Extractly — structured data from any URL

Overview

Extractly is a single-endpoint API that scrapes any URL and returns structured JSON matching a schema you define. Built for AI agents and developers.

Authentication

All requests require an x-api-key header. Get your API key by signing up at getextractly.com.

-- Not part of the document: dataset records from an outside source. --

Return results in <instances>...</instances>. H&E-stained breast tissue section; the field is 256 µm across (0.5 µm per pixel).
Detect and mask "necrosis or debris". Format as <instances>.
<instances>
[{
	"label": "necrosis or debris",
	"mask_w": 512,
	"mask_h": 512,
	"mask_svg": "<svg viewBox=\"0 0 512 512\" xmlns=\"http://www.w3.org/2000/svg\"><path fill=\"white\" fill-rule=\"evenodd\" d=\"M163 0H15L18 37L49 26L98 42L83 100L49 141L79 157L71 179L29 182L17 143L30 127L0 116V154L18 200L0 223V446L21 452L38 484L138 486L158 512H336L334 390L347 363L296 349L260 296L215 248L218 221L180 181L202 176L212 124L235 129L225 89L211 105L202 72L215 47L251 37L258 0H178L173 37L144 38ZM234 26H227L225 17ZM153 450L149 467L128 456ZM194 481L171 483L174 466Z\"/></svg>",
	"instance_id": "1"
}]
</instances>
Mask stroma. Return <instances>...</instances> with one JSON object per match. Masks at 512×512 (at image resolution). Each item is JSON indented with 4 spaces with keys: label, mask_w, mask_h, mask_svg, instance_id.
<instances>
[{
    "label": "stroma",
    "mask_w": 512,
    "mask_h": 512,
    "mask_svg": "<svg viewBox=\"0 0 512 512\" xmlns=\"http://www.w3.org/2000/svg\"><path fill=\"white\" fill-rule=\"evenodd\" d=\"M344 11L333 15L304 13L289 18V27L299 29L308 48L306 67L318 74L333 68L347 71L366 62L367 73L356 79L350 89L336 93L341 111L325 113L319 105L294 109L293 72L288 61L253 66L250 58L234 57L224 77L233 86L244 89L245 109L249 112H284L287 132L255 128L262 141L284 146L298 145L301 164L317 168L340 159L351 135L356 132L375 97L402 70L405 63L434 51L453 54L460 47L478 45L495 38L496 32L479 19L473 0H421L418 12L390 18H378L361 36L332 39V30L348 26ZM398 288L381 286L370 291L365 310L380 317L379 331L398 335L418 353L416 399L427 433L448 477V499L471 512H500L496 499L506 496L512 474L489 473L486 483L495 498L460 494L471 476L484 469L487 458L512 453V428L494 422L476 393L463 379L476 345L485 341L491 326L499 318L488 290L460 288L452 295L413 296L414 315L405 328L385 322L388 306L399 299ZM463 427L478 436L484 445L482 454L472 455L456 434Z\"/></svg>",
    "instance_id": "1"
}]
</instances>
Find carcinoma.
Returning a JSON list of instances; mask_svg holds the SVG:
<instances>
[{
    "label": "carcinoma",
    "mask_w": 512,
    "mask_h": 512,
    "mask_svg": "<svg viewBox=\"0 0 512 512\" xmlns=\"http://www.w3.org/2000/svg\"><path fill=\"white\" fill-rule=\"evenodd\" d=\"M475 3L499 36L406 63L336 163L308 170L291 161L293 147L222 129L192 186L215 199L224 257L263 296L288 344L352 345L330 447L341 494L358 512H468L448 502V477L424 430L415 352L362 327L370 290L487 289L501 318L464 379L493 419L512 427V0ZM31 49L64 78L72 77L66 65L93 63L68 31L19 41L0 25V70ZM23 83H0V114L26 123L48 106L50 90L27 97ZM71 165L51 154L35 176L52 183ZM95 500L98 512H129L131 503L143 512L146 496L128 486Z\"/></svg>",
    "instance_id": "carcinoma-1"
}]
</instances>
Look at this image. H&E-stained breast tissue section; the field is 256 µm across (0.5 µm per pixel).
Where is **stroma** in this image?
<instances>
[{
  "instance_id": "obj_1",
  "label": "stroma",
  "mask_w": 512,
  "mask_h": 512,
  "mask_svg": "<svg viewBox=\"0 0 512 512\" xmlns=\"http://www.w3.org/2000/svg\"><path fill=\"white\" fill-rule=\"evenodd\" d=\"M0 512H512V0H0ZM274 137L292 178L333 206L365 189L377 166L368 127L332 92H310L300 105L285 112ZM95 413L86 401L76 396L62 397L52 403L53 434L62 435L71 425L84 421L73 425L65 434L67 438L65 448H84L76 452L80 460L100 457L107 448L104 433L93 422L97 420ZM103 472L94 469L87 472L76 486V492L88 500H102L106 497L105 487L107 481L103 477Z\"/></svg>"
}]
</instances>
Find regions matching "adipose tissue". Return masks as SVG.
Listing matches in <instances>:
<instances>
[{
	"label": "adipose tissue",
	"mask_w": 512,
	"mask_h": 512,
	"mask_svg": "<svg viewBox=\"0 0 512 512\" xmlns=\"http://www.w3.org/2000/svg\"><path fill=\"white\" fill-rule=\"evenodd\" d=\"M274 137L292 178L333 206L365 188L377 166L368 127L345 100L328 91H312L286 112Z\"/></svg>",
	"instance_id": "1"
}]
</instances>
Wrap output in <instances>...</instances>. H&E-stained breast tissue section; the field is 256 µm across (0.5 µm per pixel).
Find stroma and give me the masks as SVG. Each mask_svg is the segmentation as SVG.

MCP Server (for AI agents)

Extractly is available as an MCP server, making it directly usable by AI agents in Cursor, Claude Desktop, and other MCP-compatible environments.

npx extractly-mcp

Claude Desktop

{
  "mcpServers": {
    "extractly": {
      "command": "npx",
      "args": ["-y", "extractly-mcp"]
    }
  }
}

Cursor

{
  "mcpServers": {
    "extractly": {
      "command": "npx",
      "args": ["-y", "extractly-mcp"]
    }
  }
}

Your API key is passed as the api_key parameter when the model calls the tool.

Endpoint

POST https://getextractly.com/api/v1/extract

Request format

Send JSON with two top-level fields:

  • url (string) — The page to scrape and extract from. Must be a valid URL.
  • schema (object) — Describes the shape of the JSON you want back: field names and types (see Schema format below).
{
  "url": "https://example.com/article",
  "schema": {
    "title": "string",
    "description": "string"
  }
}

Schema format

The schema is a plain JSON object where keys are the field names you want extracted and values describe the type (for example string, number, nested objects, or arrays). The API returns JSON with the same keys; missing values may be null.

Simple example

Extract title and description from a page.

{
  "title": "string",
  "description": "string"
}

Complex example

Job listings with nested company and location fields.

{
  "jobs": [
    {
      "title": "string",
      "company": {
        "name": "string",
        "url": "string"
      },
      "location": "string",
      "salary_range": "string"
    }
  ]
}

Response format

Successful response

HTTP 200 — JSON object matching your schema keys.

{
  "title": "Example Article",
  "description": "A short summary of the page."
}

Error response

HTTP 4xx/5xx — JSON with an error message.

{
  "error": "Insufficient credits."
}

Code examples

JavaScript (fetch)

const res = await fetch('https://getextractly.com/api/v1/extract', {
  method: 'POST',
  headers: {
    'Content-Type': 'application/json',
    'x-api-key': 'YOUR_API_KEY'
  },
  body: JSON.stringify({
    url: 'https://example.com',
    schema: { title: 'string', description: 'string' }
  })
});
const data = await res.json();
console.log(data);

Python (requests)

import requests

r = requests.post(
    'https://getextractly.com/api/v1/extract',
    headers={
        'Content-Type': 'application/json',
        'x-api-key': 'YOUR_API_KEY',
    },
    json={
        'url': 'https://example.com',
        'schema': {'title': 'string', 'description': 'string'},
    },
)
print(r.json())

curl

curl -X POST https://getextractly.com/api/v1/extract \
  -H "Content-Type: application/json" \
  -H "x-api-key: YOUR_API_KEY" \
  -d '{"url":"https://example.com","schema":{"title":"string","description":"string"}}'

Error codes

CodeMeaning
400Bad request — invalid JSON body, missing fields, or malformed URL.
401Unauthorized — missing or invalid API key.
402Payment required — insufficient credits to run the extraction.
422Unprocessable entity — model output did not match your schema (validation failed).
500Server error — upstream failure, configuration issue, or unexpected error.

Credits

Each extraction consumes credits from your API key balance. Cache hits cost 1 credit (same URL + schema served from cache while valid). Fresh extractions cost 5–10 credits depending on page complexity (scraping and model processing). Purchase more credits from the homepage after signup.

Limits

  • 30 second timeout per request.
  • 250,000 character limit on scraped content passed into extraction.